I was delighted. Was it that easy? Just asking constantly with nothing to lose? “You’ve got to go and get the opportunities,” Davina said. “They never come to you.”

(Which isn’t strictly true, as I was offered this Wymondham Magazine post five years ago when a Kett’s Books staff member bombarded me in the street outside a hairdresser’s and said, “do you want the job?” But I digress.)

Cut to a week later: I’m in a member’s club in Edinburgh called ‘The New Club’. On my normal budget, I wouldn’t be seen within a mile of the place, but I’ve been very kindly invited there by my flatmate’s cousin (whose theatre show I reviewed during the Fringe). There we all are in our black-tie outfits, looking out over the panoramic view of the Princes Street gardens, rocky cliffs and castles above. At the end of the evening, we’re sitting opposite a gentleman who appears to have had a few drinks.

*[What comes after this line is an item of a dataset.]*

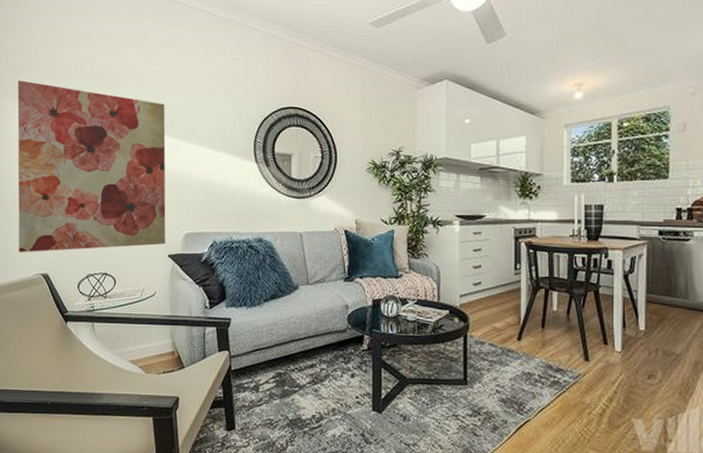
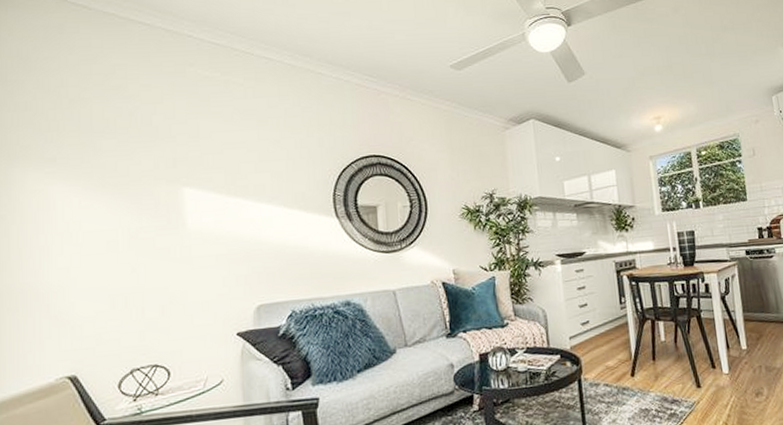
wall art: present [17,80,166,253] -> none [29,143,233,354]

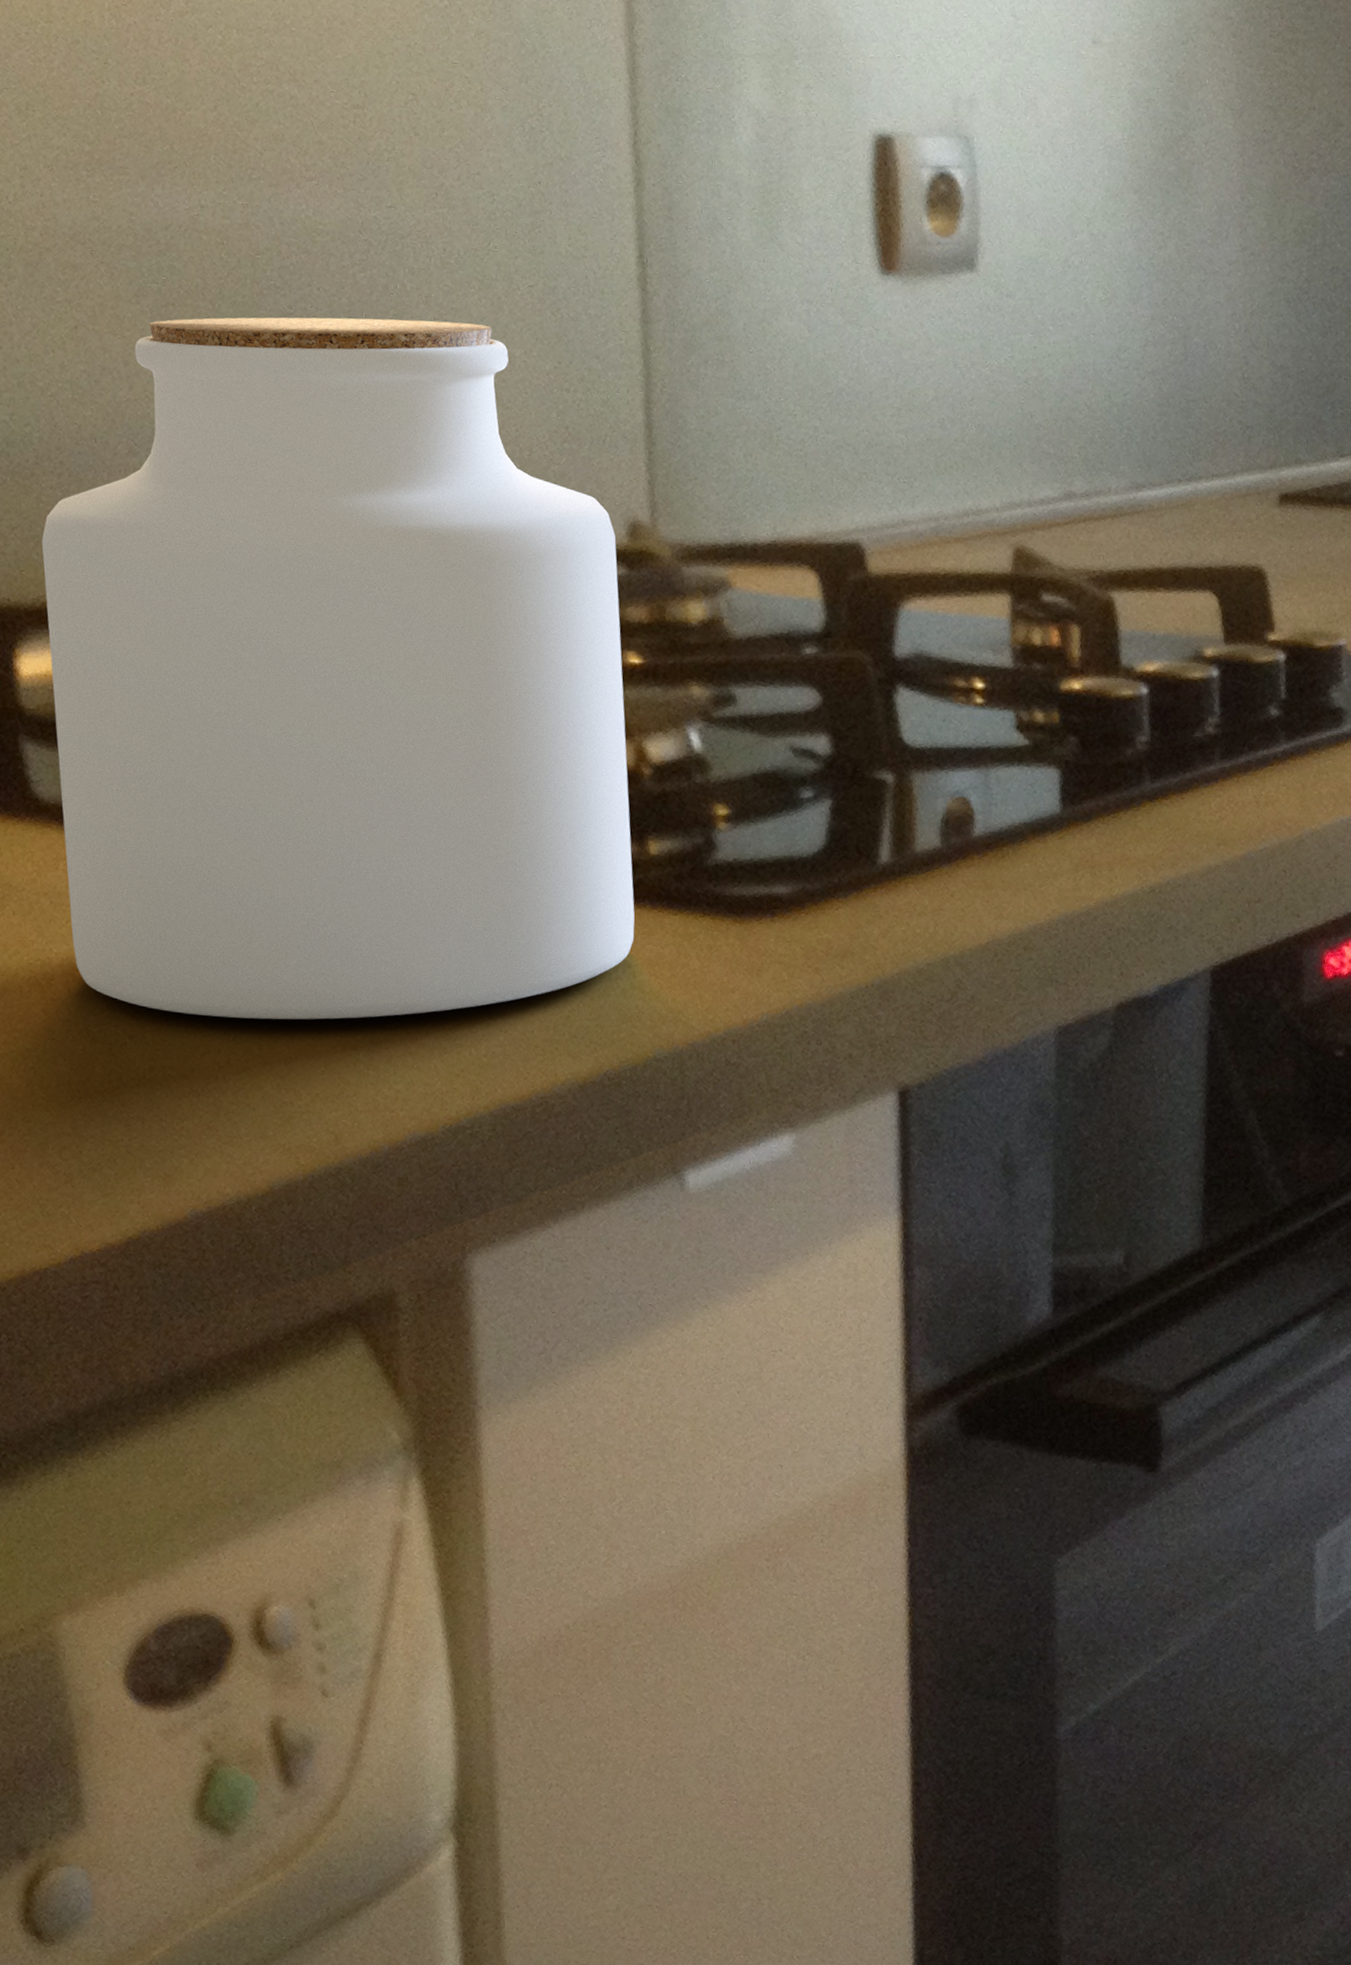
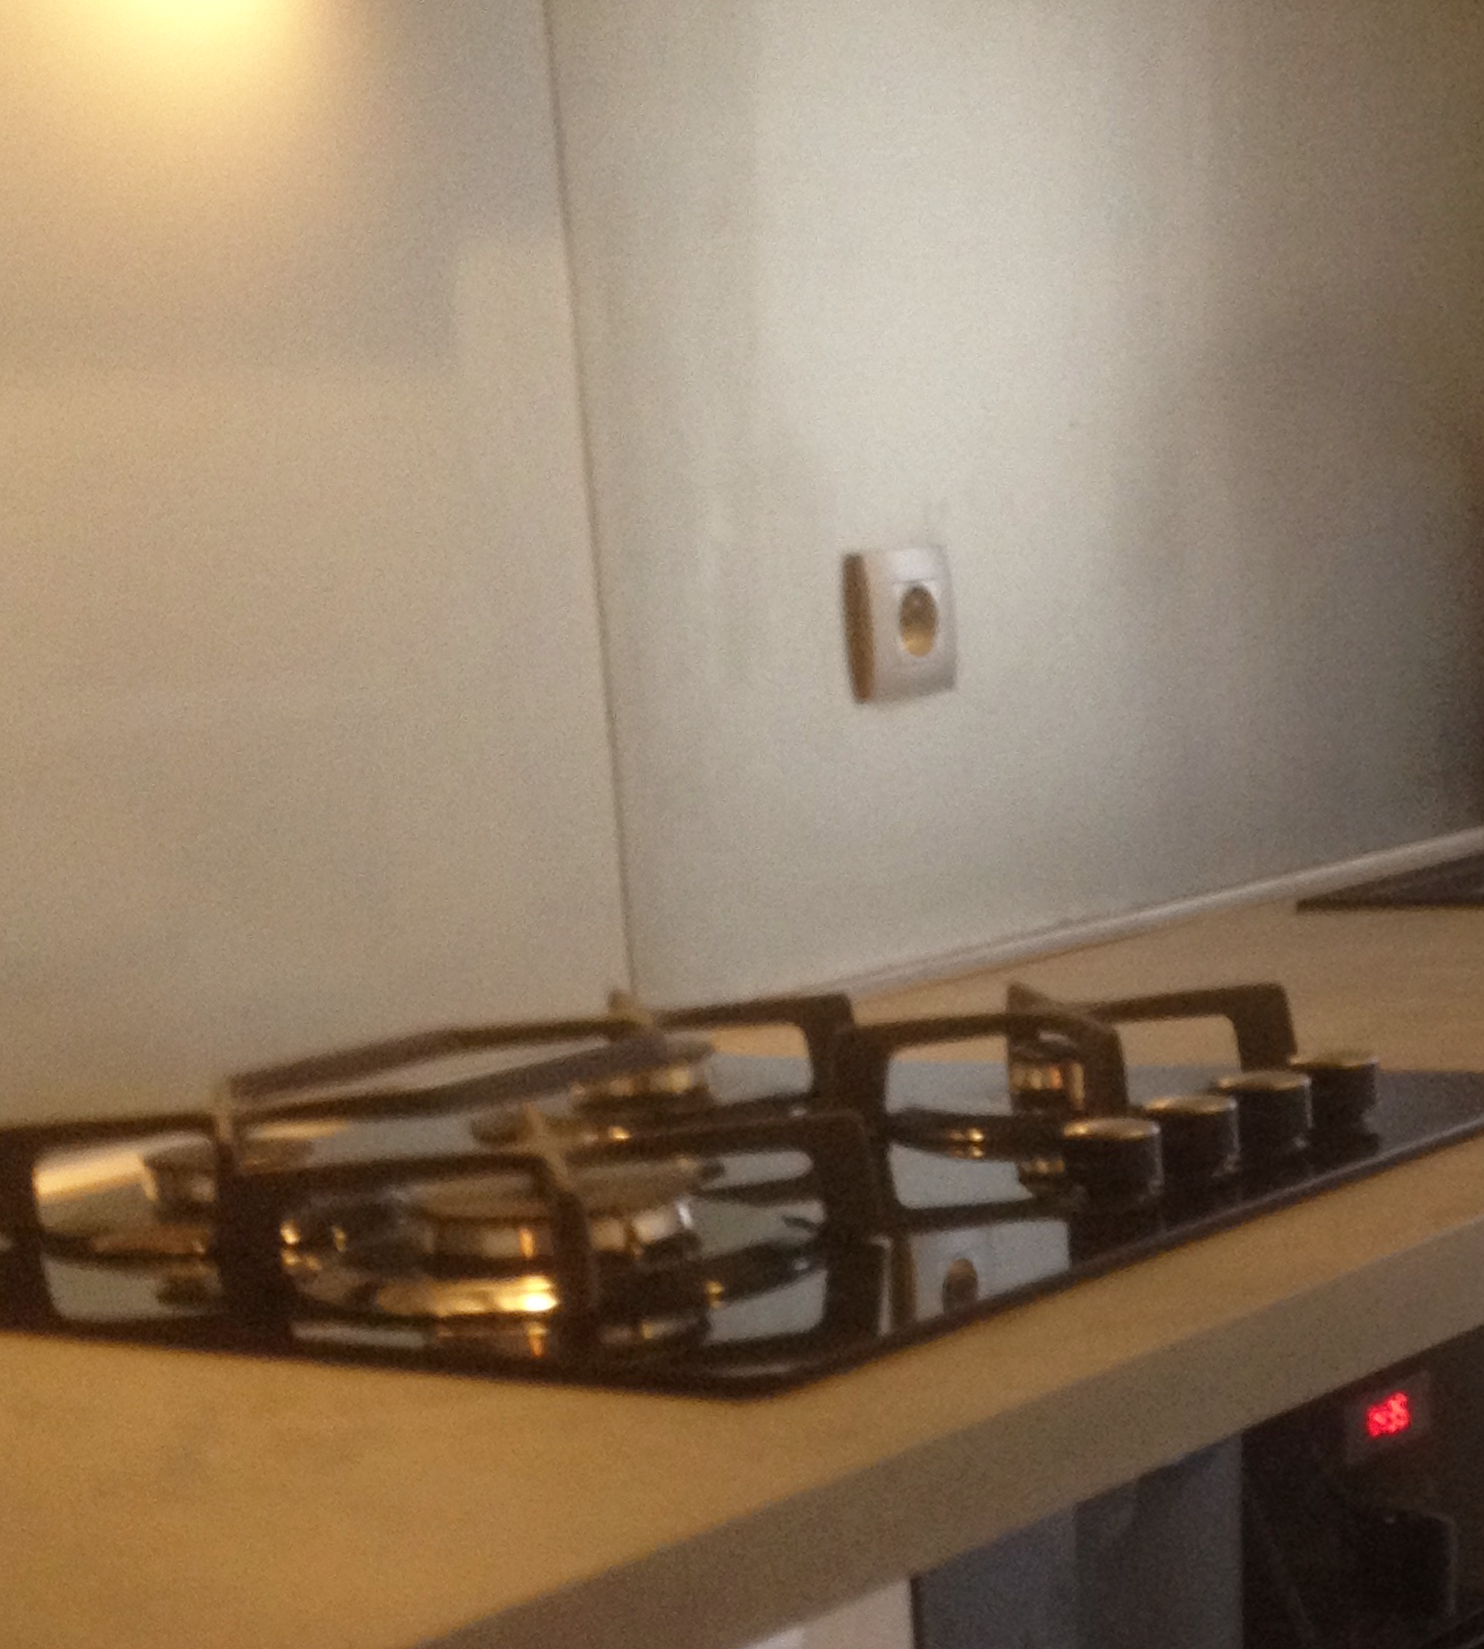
jar: present [42,317,635,1020] -> none [53,800,633,1527]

(When I asked him his name, he said, “why on Earth do you want to know that? It doesn’t matter.”)

He gets chatting, and he reveals to us that he has recently been commissioning people to write ghost stories. He feels that ghost fiction is lacking in recent times and that many stories aren’t truly ‘terrifying’ anymore. In the spirit of Davina, I say, “I can email you one!” He gives me his email and I promise him I shall write one up.

I go home full of confidence. I feel I have done the Davina-esque entrepreneurial spirit justice. I sit down to draft and plan this thing.

Roughly 700 words later (the length of this column), I felt unemployable. It was drivel. I remembered the scene in Derry Girls where the group have spent the summer making a film about the Troubles, and after viewing the unfortunate footage, Michelle announces, “We need to face the fact that we’ve spent the summer making something that’s really quite s***e.” Except I’d managed it in an afternoon.

(Speaking of Derry Girls, it’s a phenomenal show – perfect for the current Wymondhammers revising for exams! Watch it during revision breaks.)

The tipsy gentleman had specified that the story should be “a ghost story” and “terrifying” – and my first 700 words had achieved neither category. I had tried to tie in some symbolism about the rise of artificial intelligence…and I had so far neglected to mention any ghosts.

My experience writing Lowe Downs tells me that if you stare at a blank Word document for long enough, the initial drivel eventually turns into something publishable – so I am still in the process of trying to transform the 700 words into something I can email him with a straight face.

Regardless, I chose to write this down because I think it’s emblematic of November in general. We can all feel a bit Michelle-like in November. In fact, it’s the quintessential Michelle month: the dull period before the delight that it is December.

Most importantly, adults with far more important responsibilities than me must have these soul-destroying moments quite frequently – and they just carry on. Their job isn’t to write fiction, but to care for people, or teach the new generation – and they do it regardless of the month. My empathy especially extends to the Wymondham students and teachers with the pre-Christmas mock exam stress. (Remember, the keyword is ‘mock’! You’ll all be grand.)